Return the tail of the records exactly, starting from the line containing "Gipsstützmantel erstellt" and ending with the final line.

START SUPPLIED RECORDS

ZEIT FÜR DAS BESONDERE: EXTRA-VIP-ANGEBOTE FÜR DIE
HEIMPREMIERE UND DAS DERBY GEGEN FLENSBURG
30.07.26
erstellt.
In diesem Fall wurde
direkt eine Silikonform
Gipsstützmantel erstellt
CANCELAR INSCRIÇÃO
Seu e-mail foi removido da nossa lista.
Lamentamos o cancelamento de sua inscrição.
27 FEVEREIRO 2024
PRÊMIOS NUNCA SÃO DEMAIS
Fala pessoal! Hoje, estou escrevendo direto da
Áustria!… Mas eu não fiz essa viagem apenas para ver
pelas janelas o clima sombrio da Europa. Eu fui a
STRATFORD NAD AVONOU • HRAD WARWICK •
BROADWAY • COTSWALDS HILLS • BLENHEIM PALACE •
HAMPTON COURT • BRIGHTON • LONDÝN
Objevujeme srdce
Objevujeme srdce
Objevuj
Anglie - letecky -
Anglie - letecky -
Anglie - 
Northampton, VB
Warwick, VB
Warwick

END SUPPLIED RECORDS

= RESULT FOR THIS TASK =
Gipsstützmantel erstellt
CANCELAR INSCRIÇÃO
Seu e-mail foi removido da nossa lista.
Lamentamos o cancelamento de sua inscrição.
27 FEVEREIRO 2024
PRÊMIOS NUNCA SÃO DEMAIS
Fala pessoal! Hoje, estou escrevendo direto da
Áustria!… Mas eu não fiz essa viagem apenas para ver
pelas janelas o clima sombrio da Europa. Eu fui a
STRATFORD NAD AVONOU • HRAD WARWICK •
BROADWAY • COTSWALDS HILLS • BLENHEIM PALACE •
HAMPTON COURT • BRIGHTON • LONDÝN
Objevujeme srdce
Objevujeme srdce
Objevuj
Anglie - letecky -
Anglie - letecky -
Anglie - 
Northampton, VB
Warwick, VB
Warwick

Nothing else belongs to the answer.